Should You Trust Online Resumes
Computer hackers keep coming up with new ways to spread their malware. The latest ploy used the resume-posting site CareerBuilder as a launching platform to get their programs into the computers and onto the servers of various companies looking for employees through that site. It’s anticipated that this was a trial run and that other similar sites will also be targeted by the phishing scheme according to IT security provider Proofpoint Inc.
Here’s how the attack worked. An anonymous person posted a resume to the job site. The resume was in MS Word Rich Text Format (RTF) and had malware routines hidden within an included JPEG. Depending on the type of job that was being sought and the “qualifications” of the applicant, CareerBuilder would disperse those resumes via email to companies looking for certain types of applicants. The infected images were not detected because most anti-virus security programs do not scan JPEGs. Recipients would also be less likely to be suspicious of an image. Even security specialists checking potential incidents would not suspect that image files were hiding the malware they were seeking.
Since the emails came from CareerBuilder, a trusted source, recipients had no reason to suspect that malware would be included in the resume. Companies would open the resumes, which would begin the attack. In fact, the human resource departments of the companies that received these emails would forward them to other departments with the original resumes attached. The resumes were tailored to target jobs in engineering and finance, including “business analyst,” “web developer” and “middleware developer.”
Small-scale attack
Proofpoint informed CareerBuilder as soon as the scheme was discovered. Fewer than 10 emails containing the malware were distributed. It then went on to say that CareerBuilder “took prompt action to address the issue.” The malicious attachments were MS Word documents named “resume.doc” and “cv.doc.”

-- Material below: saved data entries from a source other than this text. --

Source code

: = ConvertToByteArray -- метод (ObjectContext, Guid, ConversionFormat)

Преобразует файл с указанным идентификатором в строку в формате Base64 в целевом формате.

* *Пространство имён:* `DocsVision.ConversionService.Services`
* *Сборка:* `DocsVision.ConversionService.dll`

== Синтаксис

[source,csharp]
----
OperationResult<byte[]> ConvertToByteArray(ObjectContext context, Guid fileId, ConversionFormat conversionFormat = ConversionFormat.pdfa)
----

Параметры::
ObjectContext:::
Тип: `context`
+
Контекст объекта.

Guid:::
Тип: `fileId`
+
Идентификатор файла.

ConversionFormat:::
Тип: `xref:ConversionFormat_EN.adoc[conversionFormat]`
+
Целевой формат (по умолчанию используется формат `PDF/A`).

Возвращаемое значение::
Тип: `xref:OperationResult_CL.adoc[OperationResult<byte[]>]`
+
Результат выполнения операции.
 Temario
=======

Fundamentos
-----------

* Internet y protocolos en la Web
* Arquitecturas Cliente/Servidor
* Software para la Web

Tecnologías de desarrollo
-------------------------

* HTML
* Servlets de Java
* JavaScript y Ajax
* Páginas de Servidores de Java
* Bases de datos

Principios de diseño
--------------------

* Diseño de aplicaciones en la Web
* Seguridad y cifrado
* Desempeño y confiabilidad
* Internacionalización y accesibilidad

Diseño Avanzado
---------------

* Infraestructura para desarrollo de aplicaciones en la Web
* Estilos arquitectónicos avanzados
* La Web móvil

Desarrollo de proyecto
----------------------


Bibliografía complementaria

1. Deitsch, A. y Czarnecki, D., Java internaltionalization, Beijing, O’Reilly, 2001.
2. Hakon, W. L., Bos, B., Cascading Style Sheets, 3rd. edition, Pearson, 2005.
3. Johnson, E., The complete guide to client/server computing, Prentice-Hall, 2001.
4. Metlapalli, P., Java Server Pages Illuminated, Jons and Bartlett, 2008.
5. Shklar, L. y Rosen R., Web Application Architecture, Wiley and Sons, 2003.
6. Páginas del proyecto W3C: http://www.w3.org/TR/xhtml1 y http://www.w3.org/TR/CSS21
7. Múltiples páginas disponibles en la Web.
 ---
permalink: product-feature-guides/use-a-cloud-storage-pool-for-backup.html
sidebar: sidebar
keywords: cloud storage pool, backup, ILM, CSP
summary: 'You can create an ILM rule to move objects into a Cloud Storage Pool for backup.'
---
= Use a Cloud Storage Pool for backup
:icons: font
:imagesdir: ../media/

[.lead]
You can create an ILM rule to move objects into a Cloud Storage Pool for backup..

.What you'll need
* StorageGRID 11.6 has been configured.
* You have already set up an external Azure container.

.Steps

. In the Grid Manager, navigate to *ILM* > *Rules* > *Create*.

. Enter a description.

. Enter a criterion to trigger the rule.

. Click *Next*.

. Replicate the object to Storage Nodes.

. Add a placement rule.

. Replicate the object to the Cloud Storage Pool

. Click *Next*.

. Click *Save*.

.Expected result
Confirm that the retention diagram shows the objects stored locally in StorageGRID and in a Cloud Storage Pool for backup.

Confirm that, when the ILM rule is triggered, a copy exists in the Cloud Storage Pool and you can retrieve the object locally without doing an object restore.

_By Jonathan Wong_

One possible reason for the relatively small-scale attack is that a fictitious profile had to be established, and the jobs had to be applied for directly. This would be time-consuming and labor-intensive.
High rate of success
Most phishing attacks have a low success rate. Only 23 percent of people who receive a phishing email will open it, and only 11 percent of those who do click on the link in the email to the malware. However, since these emails came from a vetted source, the rate of infection would be extremely high.
Dealing with these emails
If you’re a recruiter, you need to be careful, but don’t over-react. Proofpoint contacted other similar sites, and those companies have most likely amped up their security and warned their customers.
Proofpoint also offered suggestions to these career websites. Resumes should be scanned when they’re uploaded for malware. The documents could be exported to a remote site, and links to the resumes could be sent to potential employers.
Employers are encouraged to discuss the situation with their own IT security team to develop a course of action. Excellent employees are too valuable to slip through the cracks because you feared their resumes might be infected.